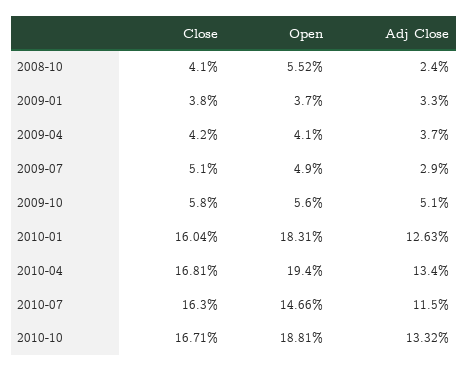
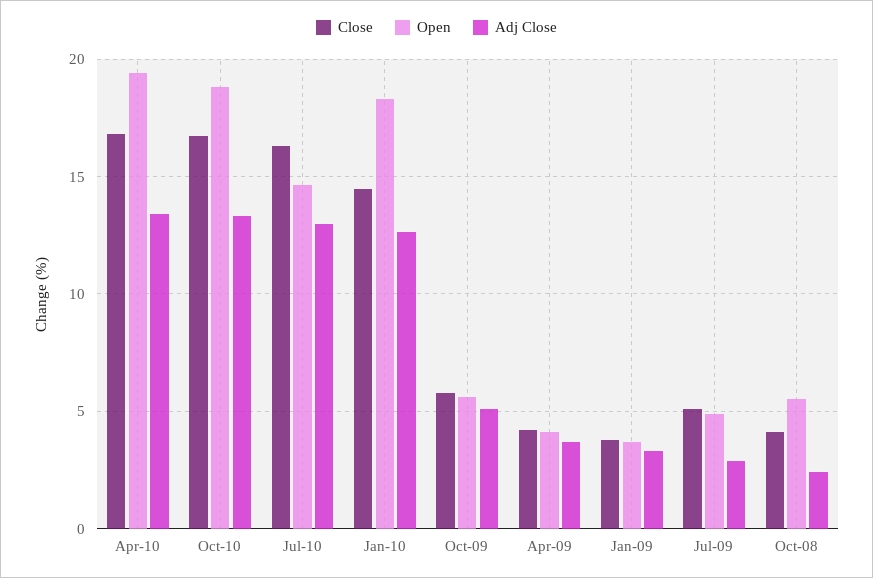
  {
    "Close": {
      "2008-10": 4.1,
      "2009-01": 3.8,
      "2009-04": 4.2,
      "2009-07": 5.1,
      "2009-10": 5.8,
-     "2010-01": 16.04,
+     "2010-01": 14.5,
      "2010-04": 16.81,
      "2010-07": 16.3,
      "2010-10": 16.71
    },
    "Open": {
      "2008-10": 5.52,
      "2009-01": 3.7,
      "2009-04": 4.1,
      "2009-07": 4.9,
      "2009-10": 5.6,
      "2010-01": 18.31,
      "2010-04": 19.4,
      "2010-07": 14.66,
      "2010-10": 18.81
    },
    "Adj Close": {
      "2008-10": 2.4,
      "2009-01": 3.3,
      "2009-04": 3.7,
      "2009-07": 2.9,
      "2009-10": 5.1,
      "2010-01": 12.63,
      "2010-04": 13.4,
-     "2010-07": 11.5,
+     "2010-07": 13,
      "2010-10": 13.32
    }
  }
^^^^^^^^^^^^^^^^
EXERCISE REQUIREMENTS: Every entry above, pictures excluded, needs to be duplicated exactly.

OUTPUT OF THE EXERCISE:
  {
    "Close": {
      "2008-10": 4.1,
      "2009-01": 3.8,
      "2009-04": 4.2,
      "2009-07": 5.1,
      "2009-10": 5.8,
-     "2010-01": 16.04,
+     "2010-01": 14.5,
      "2010-04": 16.81,
      "2010-07": 16.3,
      "2010-10": 16.71
    },
    "Open": {
      "2008-10": 5.52,
      "2009-01": 3.7,
      "2009-04": 4.1,
      "2009-07": 4.9,
      "2009-10": 5.6,
      "2010-01": 18.31,
      "2010-04": 19.4,
      "2010-07": 14.66,
      "2010-10": 18.81
    },
    "Adj Close": {
      "2008-10": 2.4,
      "2009-01": 3.3,
      "2009-04": 3.7,
      "2009-07": 2.9,
      "2009-10": 5.1,
      "2010-01": 12.63,
      "2010-04": 13.4,
-     "2010-07": 11.5,
+     "2010-07": 13,
      "2010-10": 13.32
    }
  }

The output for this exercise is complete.